> _Provided information_
══════════════════════════════

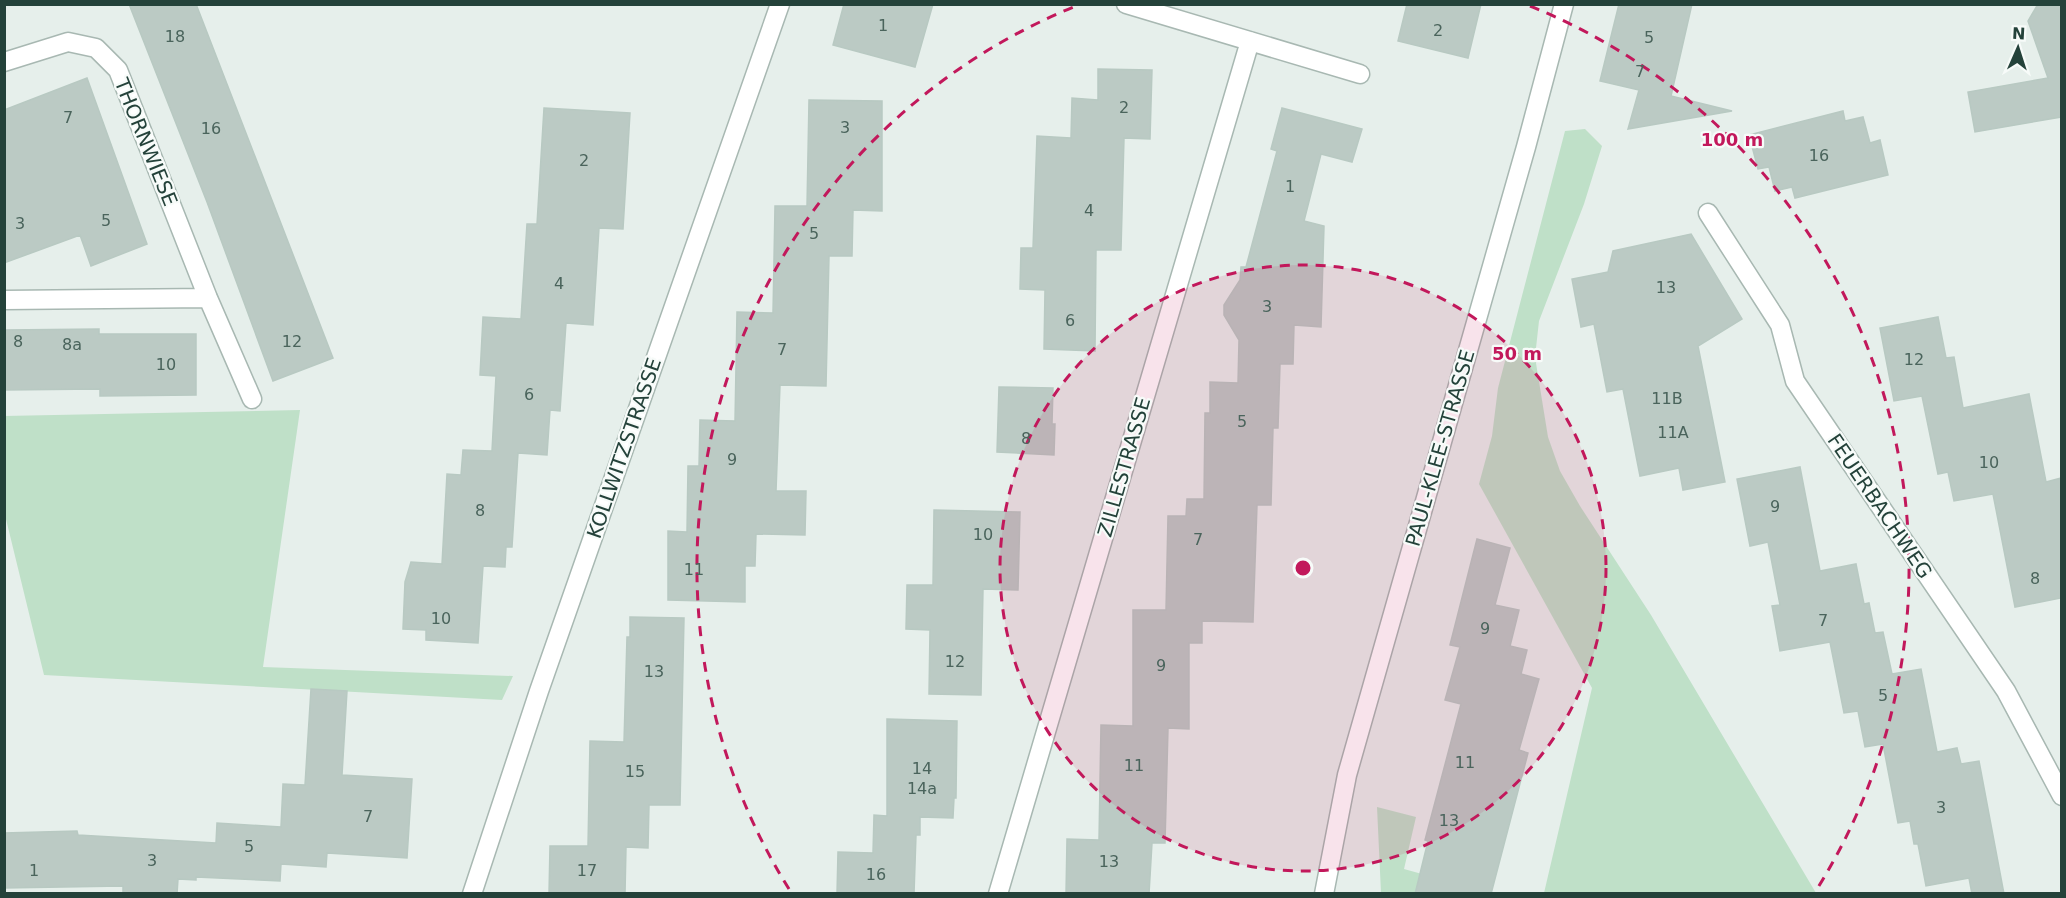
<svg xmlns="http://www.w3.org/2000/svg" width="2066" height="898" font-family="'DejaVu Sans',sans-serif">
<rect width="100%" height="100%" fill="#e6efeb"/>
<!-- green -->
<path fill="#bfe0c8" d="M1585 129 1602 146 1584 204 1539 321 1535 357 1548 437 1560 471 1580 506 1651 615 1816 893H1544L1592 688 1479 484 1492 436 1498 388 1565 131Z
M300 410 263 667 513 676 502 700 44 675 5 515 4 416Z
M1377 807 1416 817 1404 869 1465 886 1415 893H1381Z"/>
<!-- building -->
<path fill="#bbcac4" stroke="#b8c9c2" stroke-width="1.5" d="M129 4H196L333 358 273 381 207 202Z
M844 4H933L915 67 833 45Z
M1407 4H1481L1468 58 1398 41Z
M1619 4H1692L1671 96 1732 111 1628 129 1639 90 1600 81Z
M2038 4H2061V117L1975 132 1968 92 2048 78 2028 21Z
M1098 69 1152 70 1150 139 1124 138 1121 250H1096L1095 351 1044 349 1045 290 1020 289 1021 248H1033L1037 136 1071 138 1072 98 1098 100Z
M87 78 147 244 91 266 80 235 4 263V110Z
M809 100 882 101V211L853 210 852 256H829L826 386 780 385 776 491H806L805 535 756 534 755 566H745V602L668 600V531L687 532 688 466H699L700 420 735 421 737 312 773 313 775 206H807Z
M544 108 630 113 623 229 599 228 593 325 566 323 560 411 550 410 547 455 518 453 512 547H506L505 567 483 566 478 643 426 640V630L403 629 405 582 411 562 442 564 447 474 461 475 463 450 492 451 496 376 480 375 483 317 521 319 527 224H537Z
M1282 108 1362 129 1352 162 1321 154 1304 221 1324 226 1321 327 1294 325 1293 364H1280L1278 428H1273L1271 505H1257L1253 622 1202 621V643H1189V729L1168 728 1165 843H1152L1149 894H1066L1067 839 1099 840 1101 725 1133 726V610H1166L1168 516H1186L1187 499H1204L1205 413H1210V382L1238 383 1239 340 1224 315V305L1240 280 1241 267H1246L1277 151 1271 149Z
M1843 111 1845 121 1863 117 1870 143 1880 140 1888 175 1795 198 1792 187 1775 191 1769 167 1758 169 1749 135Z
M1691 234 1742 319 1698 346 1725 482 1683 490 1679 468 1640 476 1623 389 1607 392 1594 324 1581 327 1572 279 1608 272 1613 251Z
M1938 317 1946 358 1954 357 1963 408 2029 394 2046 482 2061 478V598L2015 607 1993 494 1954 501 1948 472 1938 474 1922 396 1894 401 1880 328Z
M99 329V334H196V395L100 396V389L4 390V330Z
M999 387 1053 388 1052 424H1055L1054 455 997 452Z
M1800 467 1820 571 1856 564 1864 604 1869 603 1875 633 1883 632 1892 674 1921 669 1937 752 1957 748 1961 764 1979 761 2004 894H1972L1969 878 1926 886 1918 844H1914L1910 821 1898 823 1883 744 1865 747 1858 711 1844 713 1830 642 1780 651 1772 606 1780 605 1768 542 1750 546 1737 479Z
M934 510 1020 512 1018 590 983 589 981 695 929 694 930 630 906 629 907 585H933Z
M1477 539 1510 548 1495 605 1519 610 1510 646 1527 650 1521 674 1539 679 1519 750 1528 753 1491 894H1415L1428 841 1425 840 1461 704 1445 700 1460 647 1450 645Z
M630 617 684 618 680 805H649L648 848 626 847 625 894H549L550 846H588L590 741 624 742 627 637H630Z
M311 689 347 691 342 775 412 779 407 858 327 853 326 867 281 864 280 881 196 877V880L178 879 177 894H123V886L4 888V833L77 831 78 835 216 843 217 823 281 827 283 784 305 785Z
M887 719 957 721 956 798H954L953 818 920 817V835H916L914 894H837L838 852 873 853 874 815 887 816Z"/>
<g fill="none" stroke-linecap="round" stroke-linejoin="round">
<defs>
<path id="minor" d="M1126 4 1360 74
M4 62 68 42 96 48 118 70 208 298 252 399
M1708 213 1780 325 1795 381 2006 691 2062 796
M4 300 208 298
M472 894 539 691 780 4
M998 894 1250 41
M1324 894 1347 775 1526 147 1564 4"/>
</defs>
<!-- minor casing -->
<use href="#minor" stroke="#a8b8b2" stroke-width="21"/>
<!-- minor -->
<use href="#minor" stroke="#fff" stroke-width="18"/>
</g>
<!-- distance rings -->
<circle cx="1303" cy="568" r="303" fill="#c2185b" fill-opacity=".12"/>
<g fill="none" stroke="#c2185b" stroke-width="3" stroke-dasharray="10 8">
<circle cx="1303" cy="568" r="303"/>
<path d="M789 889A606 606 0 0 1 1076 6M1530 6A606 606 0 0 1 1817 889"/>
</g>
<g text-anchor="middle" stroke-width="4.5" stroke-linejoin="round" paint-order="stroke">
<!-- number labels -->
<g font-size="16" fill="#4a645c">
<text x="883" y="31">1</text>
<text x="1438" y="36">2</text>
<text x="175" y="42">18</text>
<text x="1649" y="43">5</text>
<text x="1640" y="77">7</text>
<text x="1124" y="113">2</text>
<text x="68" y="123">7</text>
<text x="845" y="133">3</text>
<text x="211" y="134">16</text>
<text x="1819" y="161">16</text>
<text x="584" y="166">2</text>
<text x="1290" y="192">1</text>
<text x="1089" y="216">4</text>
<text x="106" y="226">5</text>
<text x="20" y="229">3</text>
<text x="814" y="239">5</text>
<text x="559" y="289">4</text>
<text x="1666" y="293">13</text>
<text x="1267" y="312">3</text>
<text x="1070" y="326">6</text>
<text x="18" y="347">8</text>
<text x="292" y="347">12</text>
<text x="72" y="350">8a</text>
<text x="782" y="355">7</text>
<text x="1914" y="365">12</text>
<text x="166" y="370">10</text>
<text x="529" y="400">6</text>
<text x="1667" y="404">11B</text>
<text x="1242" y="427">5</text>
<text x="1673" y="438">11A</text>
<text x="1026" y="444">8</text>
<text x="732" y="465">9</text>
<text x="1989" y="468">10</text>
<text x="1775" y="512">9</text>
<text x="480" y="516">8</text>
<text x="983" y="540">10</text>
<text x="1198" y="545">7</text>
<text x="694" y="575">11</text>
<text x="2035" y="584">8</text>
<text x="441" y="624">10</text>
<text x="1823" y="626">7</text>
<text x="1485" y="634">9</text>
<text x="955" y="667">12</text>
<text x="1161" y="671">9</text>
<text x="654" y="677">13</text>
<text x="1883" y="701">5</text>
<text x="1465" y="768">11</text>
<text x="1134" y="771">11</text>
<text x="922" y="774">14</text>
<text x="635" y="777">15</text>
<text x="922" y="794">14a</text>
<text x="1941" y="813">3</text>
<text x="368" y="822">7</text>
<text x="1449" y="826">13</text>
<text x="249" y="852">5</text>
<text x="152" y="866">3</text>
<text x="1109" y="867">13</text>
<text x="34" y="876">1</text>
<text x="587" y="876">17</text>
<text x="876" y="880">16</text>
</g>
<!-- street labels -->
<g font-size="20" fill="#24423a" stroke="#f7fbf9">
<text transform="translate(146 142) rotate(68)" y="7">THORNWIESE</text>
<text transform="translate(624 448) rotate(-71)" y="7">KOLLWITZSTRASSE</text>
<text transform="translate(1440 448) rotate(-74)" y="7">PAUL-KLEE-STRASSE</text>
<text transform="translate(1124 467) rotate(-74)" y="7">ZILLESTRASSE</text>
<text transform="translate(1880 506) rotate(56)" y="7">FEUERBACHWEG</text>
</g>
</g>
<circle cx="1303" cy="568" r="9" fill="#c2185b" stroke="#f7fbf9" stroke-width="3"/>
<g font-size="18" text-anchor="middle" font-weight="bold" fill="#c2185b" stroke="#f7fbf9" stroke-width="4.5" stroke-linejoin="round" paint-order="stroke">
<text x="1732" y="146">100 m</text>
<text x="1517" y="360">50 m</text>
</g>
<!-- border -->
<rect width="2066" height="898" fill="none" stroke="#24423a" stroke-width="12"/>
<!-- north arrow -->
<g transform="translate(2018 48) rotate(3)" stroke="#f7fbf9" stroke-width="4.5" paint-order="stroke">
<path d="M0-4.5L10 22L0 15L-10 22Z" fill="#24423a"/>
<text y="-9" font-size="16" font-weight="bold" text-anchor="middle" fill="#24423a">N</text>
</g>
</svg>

══════════════════════════════

> _Task requirements_
Look above for the line with "M1477 539 1510" and the line with "<!-- minor -->", and reproduce exactly those two lines plus every line between, nothing more.

> _Written solution_
M1477 539 1510 548 1495 605 1519 610 1510 646 1527 650 1521 674 1539 679 1519 750 1528 753 1491 894H1415L1428 841 1425 840 1461 704 1445 700 1460 647 1450 645Z
M630 617 684 618 680 805H649L648 848 626 847 625 894H549L550 846H588L590 741 624 742 627 637H630Z
M311 689 347 691 342 775 412 779 407 858 327 853 326 867 281 864 280 881 196 877V880L178 879 177 894H123V886L4 888V833L77 831 78 835 216 843 217 823 281 827 283 784 305 785Z
M887 719 957 721 956 798H954L953 818 920 817V835H916L914 894H837L838 852 873 853 874 815 887 816Z"/>
<g fill="none" stroke-linecap="round" stroke-linejoin="round">
<defs>
<path id="minor" d="M1126 4 1360 74
M4 62 68 42 96 48 118 70 208 298 252 399
M1708 213 1780 325 1795 381 2006 691 2062 796
M4 300 208 298
M472 894 539 691 780 4
M998 894 1250 41
M1324 894 1347 775 1526 147 1564 4"/>
</defs>
<!-- minor casing -->
<use href="#minor" stroke="#a8b8b2" stroke-width="21"/>
<!-- minor -->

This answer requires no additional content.